JP – Existe algum caso que o marcou de alguma forma?
RUV – Até por conta desta situação, Vara de Família, existe um aspecto que precisa ser considerado. Eu sou um ser humano. O juiz não é um irresponsável e, às vezes, eu sinto também pelas partes. Por exemplo, quando há o interesse de um menor envolvido, você está vendo a dificuldade da criança e do adolescente. Você vê as conseqüências negativas de uma atitude errada que o pai ou a mãe está tomando. Então, eu fico com esta carga sobre mim. Faço o que posso para tentar conciliar a situação, mas não sou psicólogo, não sei fazer este trabalho especificamente. Eu faço o que posso, baseado no filho que fui e no pai que sou. Quando adulto, a preocupação é menor. Mesmo que ressentido, magoado, o adulto supera. O mais complicado é quando se trata de casos envolvendo [guarda de] uma criança e de um adolescente. Muitas vezes, eles não têm estrutura psicológica para suportar tudo aquilo.

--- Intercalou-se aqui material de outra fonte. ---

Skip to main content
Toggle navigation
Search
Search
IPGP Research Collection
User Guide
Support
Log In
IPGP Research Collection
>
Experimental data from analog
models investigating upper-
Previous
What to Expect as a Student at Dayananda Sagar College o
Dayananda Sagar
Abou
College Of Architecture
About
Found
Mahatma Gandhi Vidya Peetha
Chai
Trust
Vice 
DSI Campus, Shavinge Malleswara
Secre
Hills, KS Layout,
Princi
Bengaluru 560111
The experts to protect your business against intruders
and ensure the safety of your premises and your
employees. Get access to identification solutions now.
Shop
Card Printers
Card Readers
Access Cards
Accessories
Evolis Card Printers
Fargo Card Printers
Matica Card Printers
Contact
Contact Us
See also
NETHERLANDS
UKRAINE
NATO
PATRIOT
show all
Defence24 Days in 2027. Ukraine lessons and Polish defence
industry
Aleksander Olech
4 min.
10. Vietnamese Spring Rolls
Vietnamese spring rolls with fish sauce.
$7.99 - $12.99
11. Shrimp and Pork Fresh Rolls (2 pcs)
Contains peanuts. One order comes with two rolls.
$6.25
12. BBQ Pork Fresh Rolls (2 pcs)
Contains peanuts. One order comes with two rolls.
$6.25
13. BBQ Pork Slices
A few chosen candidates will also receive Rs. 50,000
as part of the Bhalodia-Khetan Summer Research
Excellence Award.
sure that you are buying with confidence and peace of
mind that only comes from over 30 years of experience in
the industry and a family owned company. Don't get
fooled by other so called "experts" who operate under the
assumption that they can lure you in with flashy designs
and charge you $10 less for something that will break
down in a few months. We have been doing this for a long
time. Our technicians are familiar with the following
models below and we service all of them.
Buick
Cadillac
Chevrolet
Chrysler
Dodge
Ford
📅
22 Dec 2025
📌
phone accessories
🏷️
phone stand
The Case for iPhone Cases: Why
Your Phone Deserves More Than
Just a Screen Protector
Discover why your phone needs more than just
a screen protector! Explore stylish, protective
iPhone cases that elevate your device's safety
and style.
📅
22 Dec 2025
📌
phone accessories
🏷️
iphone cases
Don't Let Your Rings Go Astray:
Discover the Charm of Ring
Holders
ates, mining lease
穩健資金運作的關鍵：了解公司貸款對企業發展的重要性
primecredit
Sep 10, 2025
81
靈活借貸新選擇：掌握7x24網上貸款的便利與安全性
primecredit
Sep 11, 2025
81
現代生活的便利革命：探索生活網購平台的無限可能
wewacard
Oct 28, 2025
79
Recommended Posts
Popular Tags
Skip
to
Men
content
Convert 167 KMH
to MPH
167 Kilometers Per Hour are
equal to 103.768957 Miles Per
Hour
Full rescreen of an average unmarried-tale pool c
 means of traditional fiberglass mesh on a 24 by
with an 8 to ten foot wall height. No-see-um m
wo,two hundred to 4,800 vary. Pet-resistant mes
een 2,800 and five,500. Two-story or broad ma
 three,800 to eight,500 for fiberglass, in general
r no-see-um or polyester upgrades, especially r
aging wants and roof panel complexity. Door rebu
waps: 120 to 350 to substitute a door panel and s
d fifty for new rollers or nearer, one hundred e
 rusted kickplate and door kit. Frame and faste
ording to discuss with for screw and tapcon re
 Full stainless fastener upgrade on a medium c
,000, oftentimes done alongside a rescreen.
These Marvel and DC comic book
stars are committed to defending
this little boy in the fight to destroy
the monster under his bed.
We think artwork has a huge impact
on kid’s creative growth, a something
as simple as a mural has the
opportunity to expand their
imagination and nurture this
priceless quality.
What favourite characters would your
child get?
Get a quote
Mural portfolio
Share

JP – Existe alguma técnica para lidar com esta “carga” deixada após uma audiência?
RUV – 
Com o tempo você vai aprendendo. Mas jamais a pessoa consegue apagar, esquecer por completo. Nós, seres humanos, somos feitos de razão e sentimento. Enquanto, a razão me diz que não fui eu o causador daquele problema e, por conta disto, não há com que me preocupar, o coração não deixa. São problemas que você está vivenciando. Mas também tem que haver um controle para que estas questões não afetem na vida familiar.

JP – E como é a vida do juiz fora do trabalho?
RUV – Como qualquer outra pessoa. Muitos gostam de jogar bola, outros gostam de ginástica, eu prefiro caminhar com a minha cachorra e também fazer natação. Sempre estou caminhando com o meu bichinho. Uma vida normal.

JP – O senhor disse que gosta de natação, já chegou a participar de alguma competição?
RUV – E agora, será que eu digo? Vamos lá. Havia um clube japonês e eles fizeram uma competição entre os próprios membros que faziam natação e era por categoria. E eu ganhei medalha de ouro, só que eu era o único da minha faixa etária. Até hoje, a minha esposa tira o sarro disto [risos]. Mas eu ganhei uma medalha e de ouro. Eu tinha uns 40 anos de idade. Foi em Londrina. Era 100 ou 200 metros livres, não me lembro direito. Hoje, a medalha está guardada em uma gaveta.